Civil servants, foreign leaders, Lords spiritual and temporal. Granted, the Cameron converts are not exactly a cross-section of the common people, but that’s not what it’s about. In his new role, Cameron is largely cut off from the miserable squabbling of British domestic politics, the rubber chicken circuit fundraising dinners, the photo calls in community centres, etc. As a Lord, he doesn’t even have to deal with prattling constituents.
Hopping between the capitals of the world, the foreign secretary inhabits a world of high-ceilings bowed with crystal chandeliers. Take the Foreign Office itself, for example, the most opulent of all British government buildings.

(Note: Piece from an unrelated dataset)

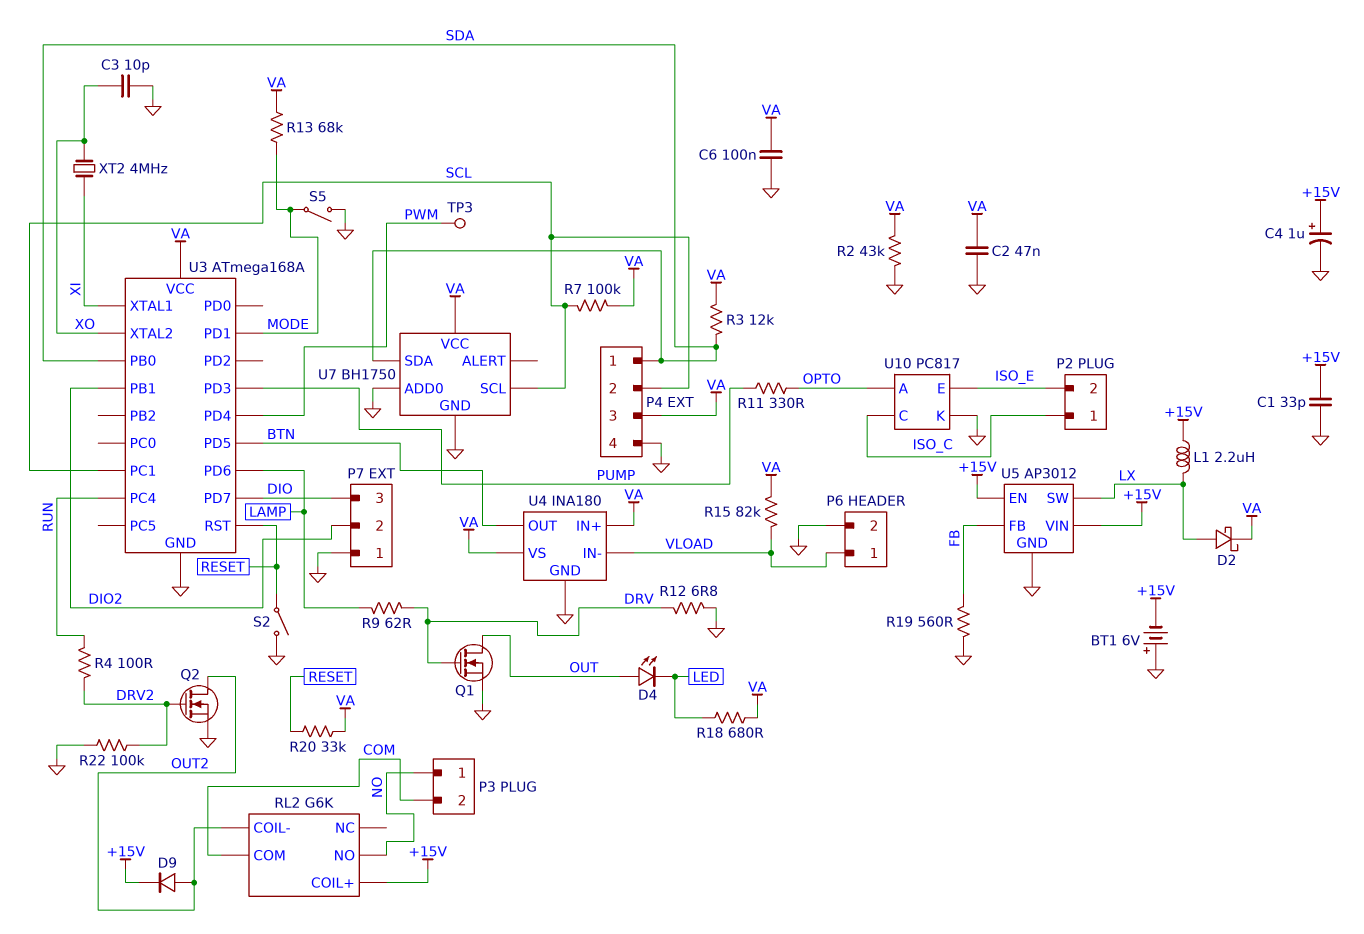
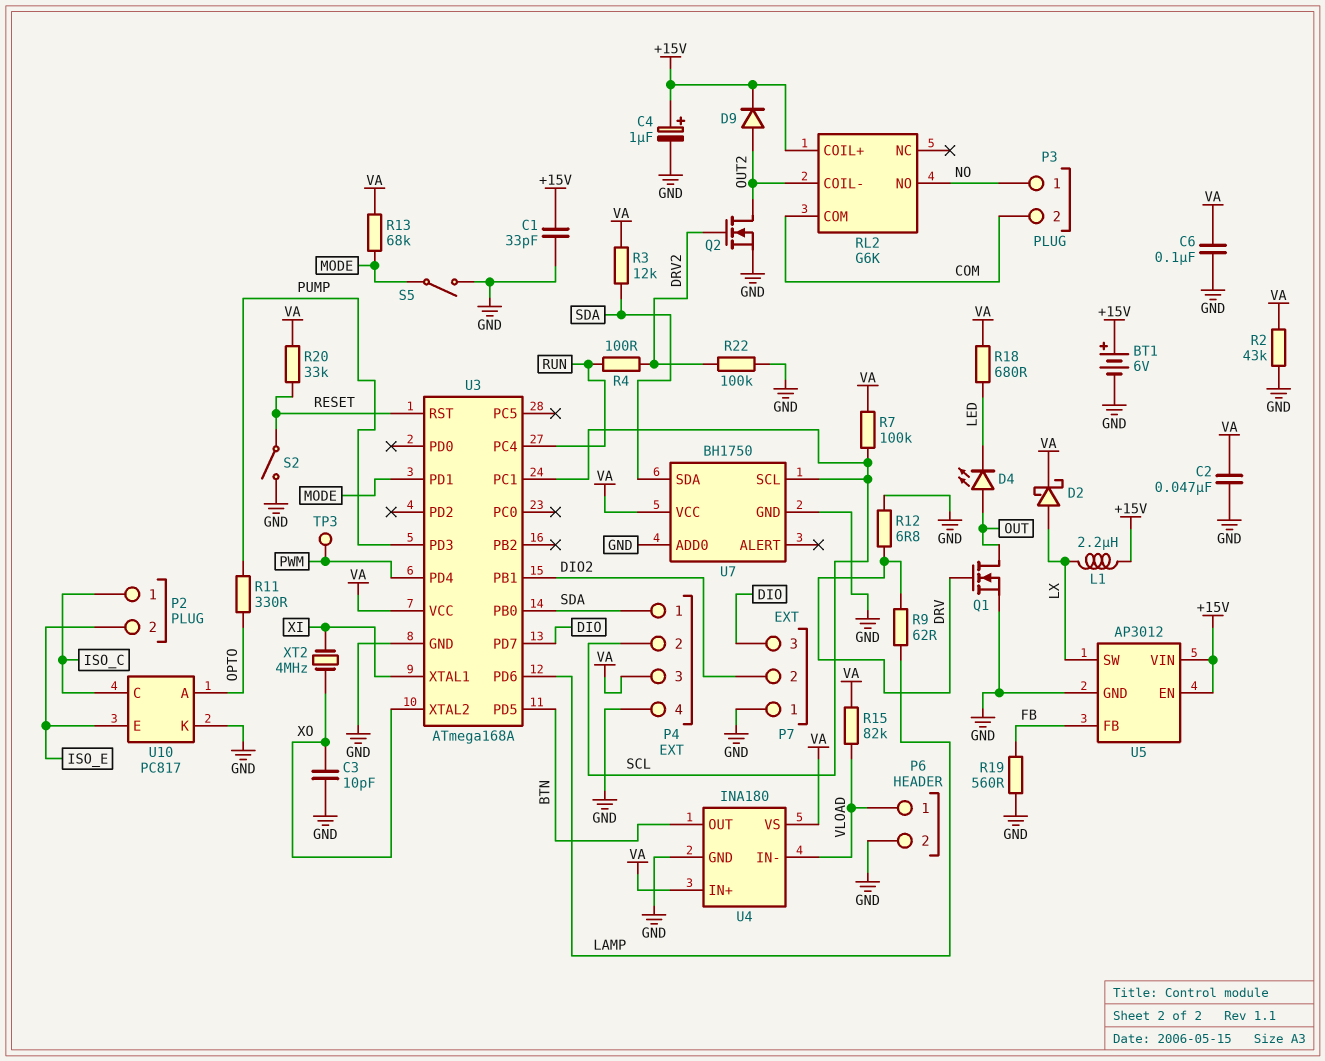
BT1: 6V (plus GND, minus +15V) -> 6V (plus +15V, minus GND)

Designed by Sir George Gilbert Scott, the murals of its Grand Staircase depict the mythic rise of Britannia, the female personification of the British Empire, while the secretary of state’s office is frankly palatial. It makes a far more esteemed workplace than Downing Street, which for all its historic significance is essentially a row of knocked-through Georgian terraces.
Cameron Mark II basks in this kind of patrician government for which men of his class and schooling were once raised. Note, for example, his wardrobe. Out are the staid navy business suits he uncomfortably sported as PM. Now Cameron prefers richly textured wool suits, waffle knit ties, ever so slightly elaborate shirts — in short, the attire of the country gentry rather than the City banker. Likewise he dines at the exclusive and aristocratic Pratt’s Club, while as Tory leader he had to give up his place at White’s because it’s men-only policy was indefensible. Cameron is a man who no longer feels the need to hide who he really is.
Whereas this would all have been politically fatal as PM, it’s now a plus. The impeccably mannered Old Etonian is what many foreigners imagine and desire when they think of a British diplomat.
While Boris Johnson likened himself to Cincinnatus, the Roman general who returned from ploughing fields when the citizens needed him, it turns out that his old Eton rival Cameron was the one waiting for the call. Can we, cynics in a cynical world, really deny that Cameron might be motivated by a sense of public duty?